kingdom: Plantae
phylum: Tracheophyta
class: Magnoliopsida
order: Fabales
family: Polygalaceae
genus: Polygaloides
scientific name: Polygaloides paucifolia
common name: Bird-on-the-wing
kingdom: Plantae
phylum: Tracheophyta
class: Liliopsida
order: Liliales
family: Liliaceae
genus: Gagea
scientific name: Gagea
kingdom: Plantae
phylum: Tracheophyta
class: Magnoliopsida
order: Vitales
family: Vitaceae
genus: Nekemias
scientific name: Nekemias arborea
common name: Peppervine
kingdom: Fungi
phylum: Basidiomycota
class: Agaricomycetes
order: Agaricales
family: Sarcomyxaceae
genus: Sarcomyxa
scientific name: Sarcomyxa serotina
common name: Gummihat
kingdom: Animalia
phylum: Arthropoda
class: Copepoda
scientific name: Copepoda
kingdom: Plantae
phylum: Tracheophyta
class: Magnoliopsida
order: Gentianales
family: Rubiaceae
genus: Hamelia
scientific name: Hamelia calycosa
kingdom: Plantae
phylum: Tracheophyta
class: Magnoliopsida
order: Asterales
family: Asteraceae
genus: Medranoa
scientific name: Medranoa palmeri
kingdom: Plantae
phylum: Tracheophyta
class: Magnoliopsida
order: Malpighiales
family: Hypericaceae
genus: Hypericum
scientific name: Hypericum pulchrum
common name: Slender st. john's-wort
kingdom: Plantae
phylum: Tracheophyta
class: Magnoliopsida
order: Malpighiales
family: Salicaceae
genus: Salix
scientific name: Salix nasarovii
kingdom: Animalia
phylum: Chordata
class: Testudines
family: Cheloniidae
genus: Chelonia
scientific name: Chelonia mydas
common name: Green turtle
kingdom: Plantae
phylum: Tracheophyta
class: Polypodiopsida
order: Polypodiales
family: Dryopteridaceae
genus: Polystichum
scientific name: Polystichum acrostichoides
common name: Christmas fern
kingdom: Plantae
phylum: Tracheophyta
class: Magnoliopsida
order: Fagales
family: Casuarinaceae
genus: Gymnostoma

⁂

→ Exercise brief
Please change "common name" to "vernacular name" in the records from the line with "family: Liliaceae" up to and including the line with "order: Fagales", leaving everything else as it is. Give back only those lines.

→ Result of this exercise
family: Liliaceae
genus: Gagea
scientific name: Gagea
kingdom: Plantae
phylum: Tracheophyta
class: Magnoliopsida
order: Vitales
family: Vitaceae
genus: Nekemias
scientific name: Nekemias arborea
vernacular name: Peppervine
kingdom: Fungi
phylum: Basidiomycota
class: Agaricomycetes
order: Agaricales
family: Sarcomyxaceae
genus: Sarcomyxa
scientific name: Sarcomyxa serotina
vernacular name: Gummihat
kingdom: Animalia
phylum: Arthropoda
class: Copepoda
scientific name: Copepoda
kingdom: Plantae
phylum: Tracheophyta
class: Magnoliopsida
order: Gentianales
family: Rubiaceae
genus: Hamelia
scientific name: Hamelia calycosa
kingdom: Plantae
phylum: Tracheophyta
class: Magnoliopsida
order: Asterales
family: Asteraceae
genus: Medranoa
scientific name: Medranoa palmeri
kingdom: Plantae
phylum: Tracheophyta
class: Magnoliopsida
order: Malpighiales
family: Hypericaceae
genus: Hypericum
scientific name: Hypericum pulchrum
vernacular name: Slender st. john's-wort
kingdom: Plantae
phylum: Tracheophyta
class: Magnoliopsida
order: Malpighiales
family: Salicaceae
genus: Salix
scientific name: Salix nasarovii
kingdom: Animalia
phylum: Chordata
class: Testudines
family: Cheloniidae
genus: Chelonia
scientific name: Chelonia mydas
vernacular name: Green turtle
kingdom: Plantae
phylum: Tracheophyta
class: Polypodiopsida
order: Polypodiales
family: Dryopteridaceae
genus: Polystichum
scientific name: Polystichum acrostichoides
vernacular name: Christmas fern
kingdom: Plantae
phylum: Tracheophyta
class: Magnoliopsida
order: Fagales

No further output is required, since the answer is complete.